*INSTRUCTIONS TO FOLLOW:*
In the mailing-list excerpt, what does DEFINE_PER_CPU_SHARED_ALIGNED do besides aligning the data?

*EXCERPTED TEXT:*
=== Section Start ===

On Sun, Sep 1, 2013 at 4:30 PM, Al Viro <viro@...iv.linux.org.uk> wrote:
>
> Hrm...  It excludes sharing between the locks, all right.  AFAICS, that
> won't exclude sharing with plain per-cpu vars, will it?

Yes it will. DEFINE_PER_CPU_SHARED_ALIGNED not only aligns the data,
it also puts it in a separate section with only other aligned data
entries. So now the percpu address map around it looks like this:

  ...
  0000000000013a80 d call_single_queue
  0000000000013ac0 d cfd_data
  0000000000013b00 d files_lglock_lock
  0000000000013b40 d vfsmount_lock_lock
  0000000000013b80 d file_lock_lglock_lock
  0000000000013bc0 D softnet_data
  0000000000013d40 D __per_cpu_end
   ..

So there shouldn't be anything to share falsely with.

I'd like to say that the profile is bad, but this is *so* consistent,
and the profile data really looks perfectly fine in every other way.
I'm using "-e cycles:pp", so it's using hardware profiling and all the
other functions really look correct.

=== Section End ===

*SUPPLIED MATERIAL:*
=== Section Start ===

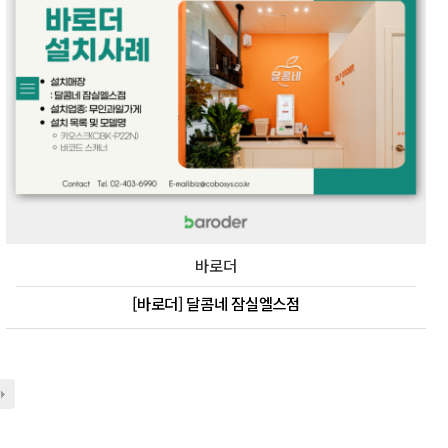
바로더
[바로더] 달콤네 잠실엘스점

=== Section End ===

*ANSWER TO THIS EXERCISE:*
It puts the data in a separate section with only other aligned data entries.